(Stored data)
========================================

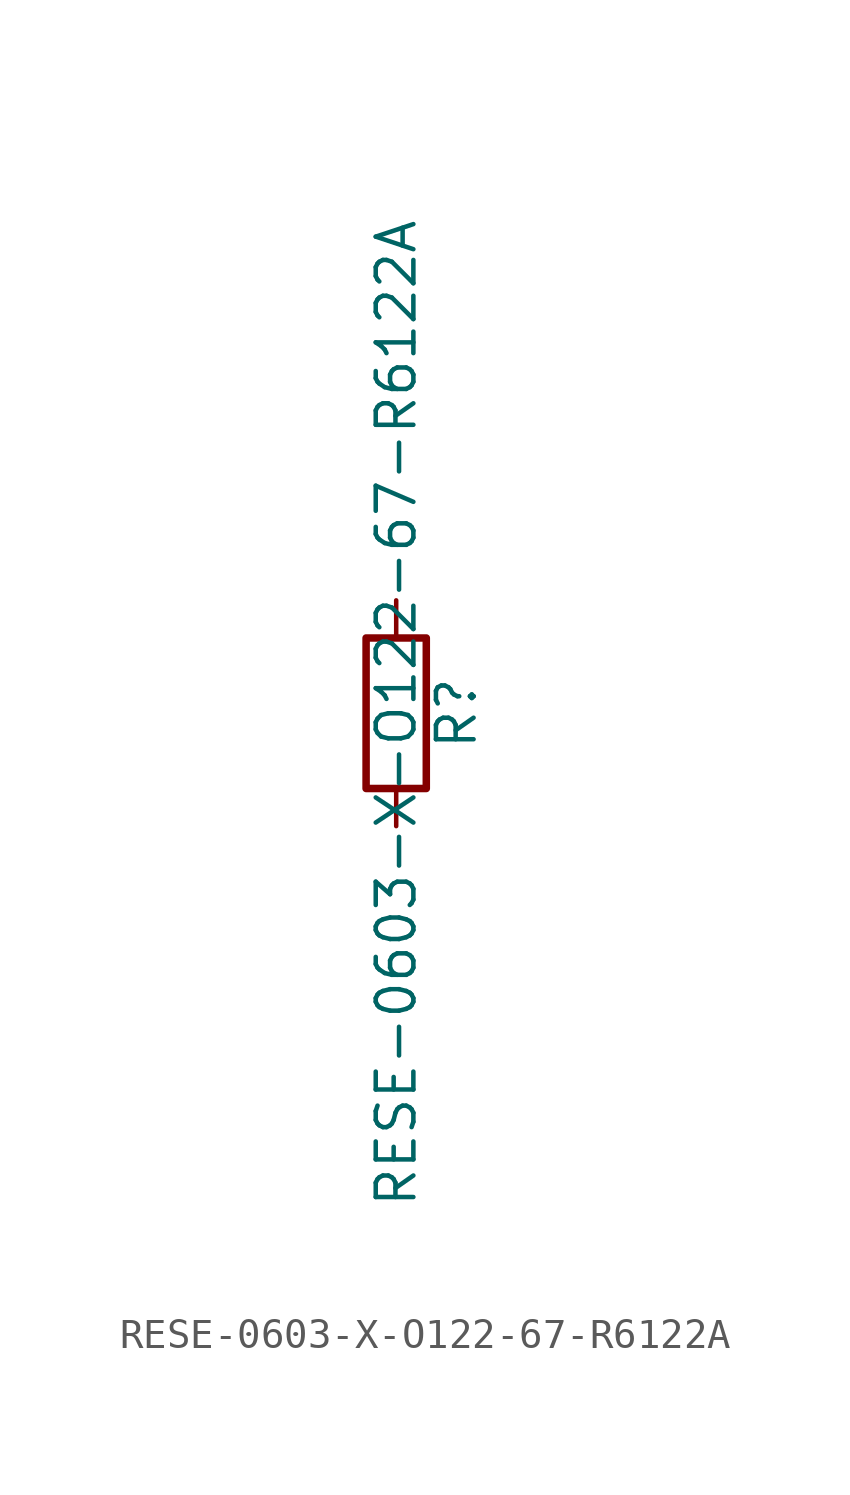
<source format=kicad_sym>
(kicad_symbol_lib
  (version 20211014)
  (generator kicad_symbol_editor)
  (symbol "RESE-0603-X-O122-67-R6122A"
    (pin_numbers hide)
    (pin_names
      (offset 0))
    (property "Reference" "R"
      (at 2.032 0 90)
      (effects (font (size 1.27 1.27))))
    (property "Value" "RESE-0603-X-O122-67-R6122A"
      (at 0 0 90)
      (effects (font (size 1.27 1.27))))
    (symbol "RESE-0603-X-O122-67-R6122A_0_1"
      (rectangle (start -1.016 -2.54) (end 1.016 2.54) (stroke (width 0.254) (type default) (color 0 0 0 0)) (fill (type none))))
    (symbol "RESE-0603-X-O122-67-R6122A_1_1"
      (pin passive line (at 0 3.81 270) (length 1.27) (name "~" (effects (font (size 1.27 1.27)))) (number "1" (effects (font (size 1.27 1.27)))))
      (pin passive line (at 0 -3.81 90) (length 1.27) (name "~" (effects (font (size 1.27 1.27)))) (number "2" (effects (font (size 1.27 1.27))))))))
</source>
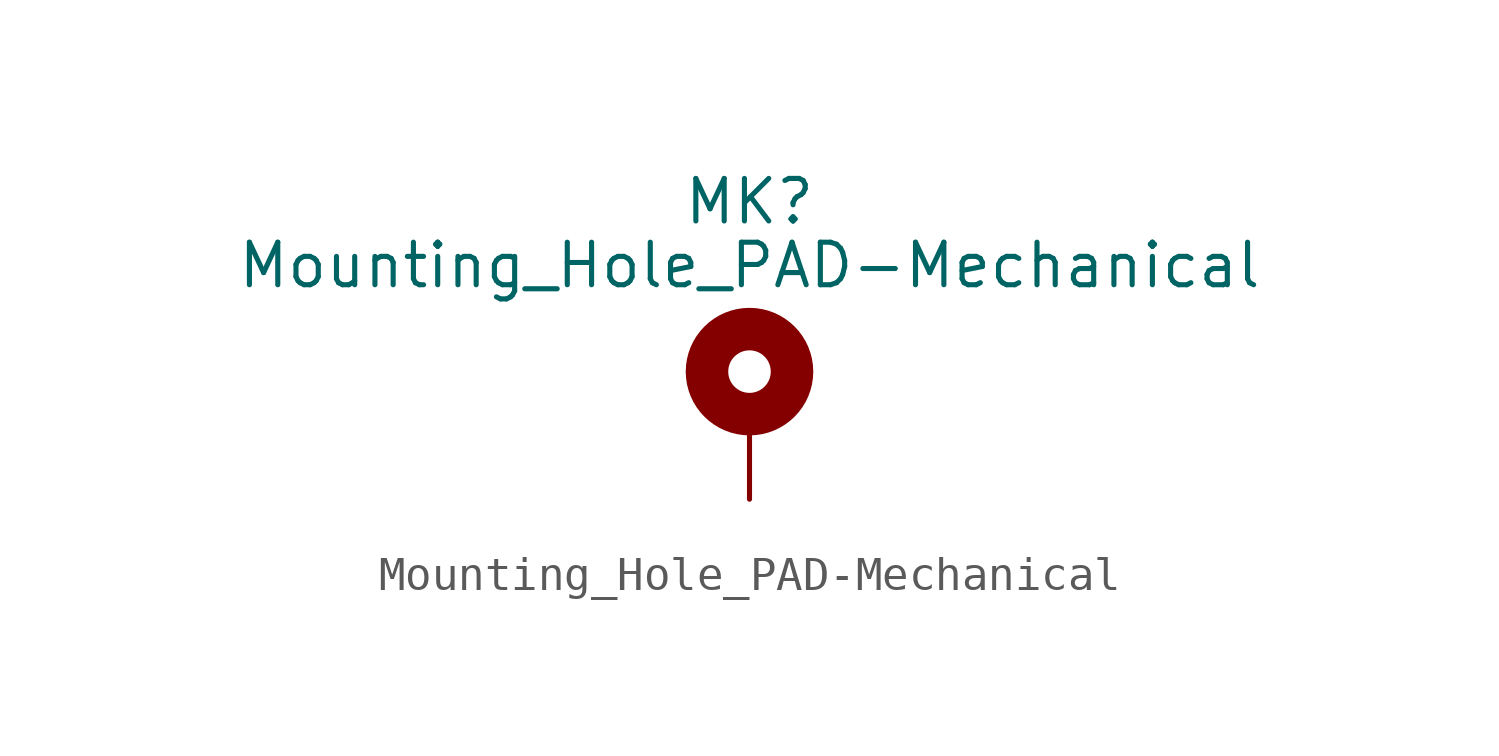
<source format=kicad_sym>
(kicad_symbol_lib
  (version 20201005)
  (generator kicad_symbol_editor)
  (symbol "EuroCard160mmX100mm_holes-rescue:Mounting_Hole_PAD-Mechanical"
    (pin_numbers hide)
    (pin_names
      (offset 1.016) hide)
    (property "Reference" "MK"
      (at 0 6.35 0)
      (effects (font (size 1.27 1.27))))
    (property "Value" "Mounting_Hole_PAD-Mechanical"
      (at 0 4.445 0)
      (effects (font (size 1.27 1.27))))
    (symbol "Mounting_Hole_PAD-Mechanical_0_1"
      (circle (center 0 1.27) (radius 1.27) (stroke (width 1.27)) (fill (type none))))
    (symbol "Mounting_Hole_PAD-Mechanical_1_1"
      (pin input line (at 0 -2.54 90) (length 2.54) (name "1" (effects (font (size 1.27 1.27)))) (number "1" (effects (font (size 1.27 1.27))))))))
</source>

========================================

What you are asked to do:
Could every entry be restated word for word, pictures excluded?

Problem solution:
<source format=kicad_sym>
(kicad_symbol_lib
  (version 20211014)
  (generator kicad_symbol_editor)
  (symbol "RESE-0603-X-O122-67-R6122A"
    (pin_numbers hide)
    (pin_names
      (offset 0))
    (property "Reference" "R"
      (at 2.032 0 90)
      (effects (font (size 1.27 1.27))))
    (property "Value" "RESE-0603-X-O122-67-R6122A"
      (at 0 0 90)
      (effects (font (size 1.27 1.27))))
    (symbol "RESE-0603-X-O122-67-R6122A_0_1"
      (rectangle (start -1.016 -2.54) (end 1.016 2.54) (stroke (width 0.254) (type default) (color 0 0 0 0)) (fill (type none))))
    (symbol "RESE-0603-X-O122-67-R6122A_1_1"
      (pin passive line (at 0 3.81 270) (length 1.27) (name "~" (effects (font (size 1.27 1.27)))) (number "1" (effects (font (size 1.27 1.27)))))
      (pin passive line (at 0 -3.81 90) (length 1.27) (name "~" (effects (font (size 1.27 1.27)))) (number "2" (effects (font (size 1.27 1.27))))))))
</source>
<source format=kicad_sym>
(kicad_symbol_lib
  (version 20201005)
  (generator kicad_symbol_editor)
  (symbol "EuroCard160mmX100mm_holes-rescue:Mounting_Hole_PAD-Mechanical"
    (pin_numbers hide)
    (pin_names
      (offset 1.016) hide)
    (property "Reference" "MK"
      (at 0 6.35 0)
      (effects (font (size 1.27 1.27))))
    (property "Value" "Mounting_Hole_PAD-Mechanical"
      (at 0 4.445 0)
      (effects (font (size 1.27 1.27))))
    (symbol "Mounting_Hole_PAD-Mechanical_0_1"
      (circle (center 0 1.27) (radius 1.27) (stroke (width 1.27)) (fill (type none))))
    (symbol "Mounting_Hole_PAD-Mechanical_1_1"
      (pin input line (at 0 -2.54 90) (length 2.54) (name "1" (effects (font (size 1.27 1.27)))) (number "1" (effects (font (size 1.27 1.27))))))))
</source>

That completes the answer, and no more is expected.